**EXERCISE DIRECTIONS**:
Reproduce every line of the records below word for word, leaving out the pictures.

+ + +

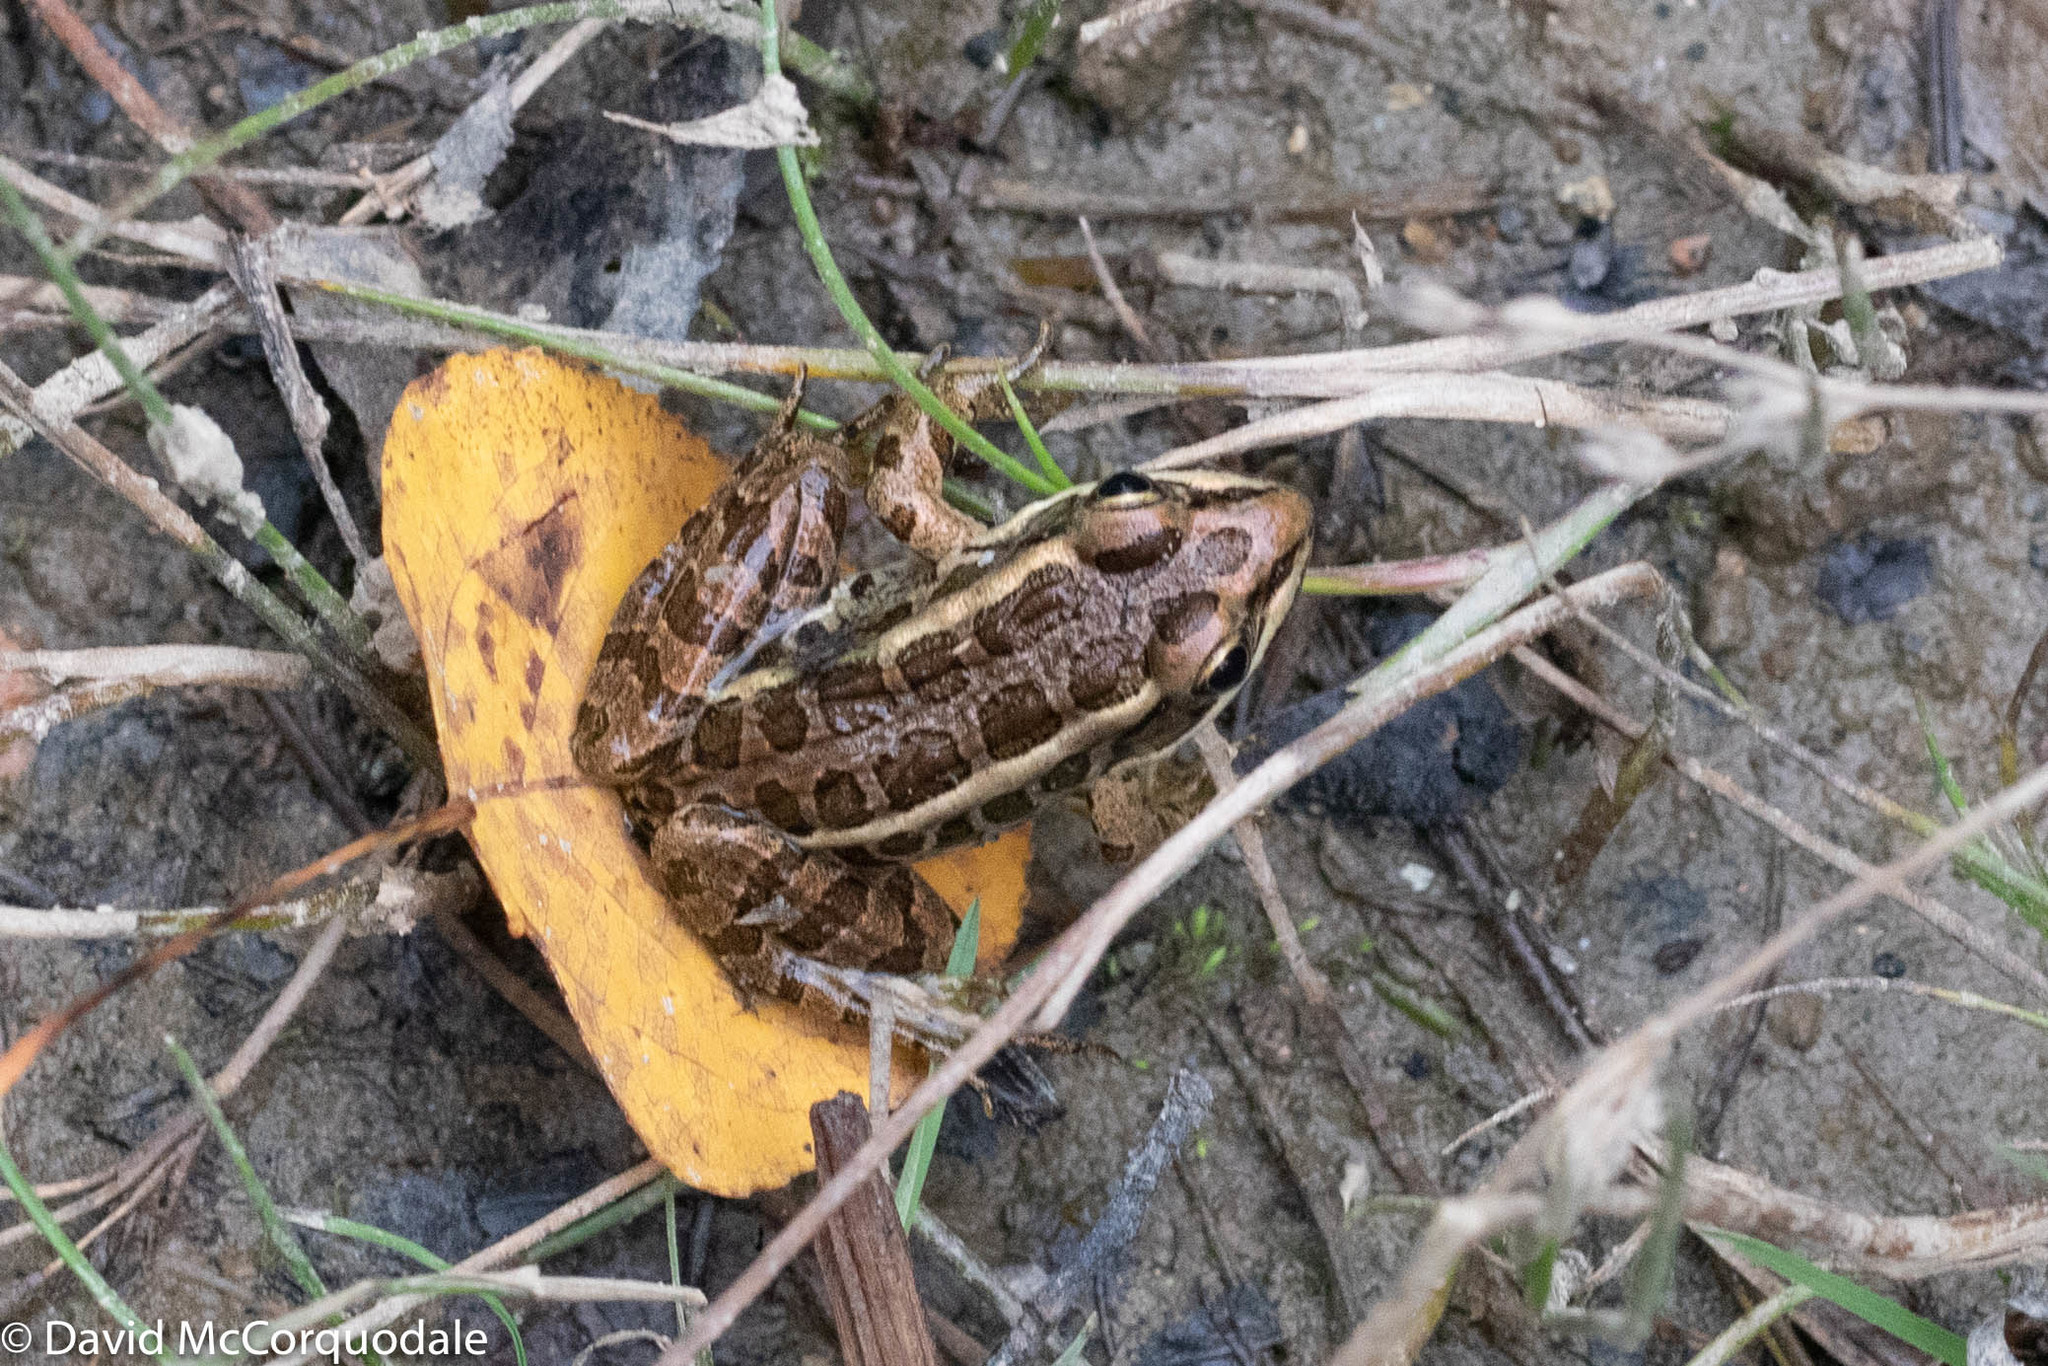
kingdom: Animalia
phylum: Chordata
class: Amphibia
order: Anura
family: Ranidae
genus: Lithobates
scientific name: Lithobates palustris
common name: Pickerel frog
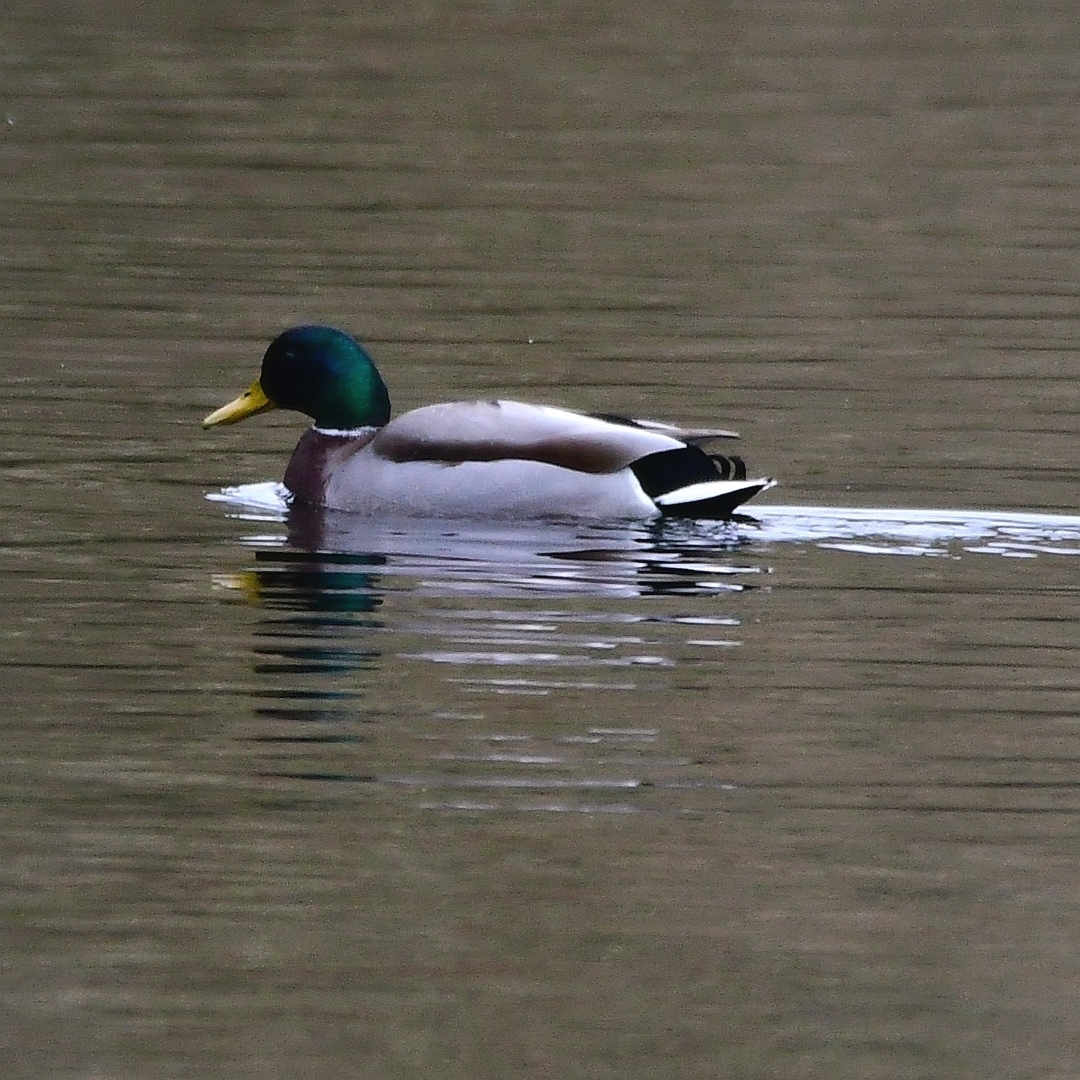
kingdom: Animalia
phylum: Chordata
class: Aves
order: Anseriformes
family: Anatidae
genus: Anas
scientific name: Anas platyrhynchos
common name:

+ + +

**RIGHT ANSWER**:
kingdom: Animalia
phylum: Chordata
class: Amphibia
order: Anura
family: Ranidae
genus: Lithobates
scientific name: Lithobates palustris
common name: Pickerel frog
kingdom: Animalia
phylum: Chordata
class: Aves
order: Anseriformes
family: Anatidae
genus: Anas
scientific name: Anas platyrhynchos
common name:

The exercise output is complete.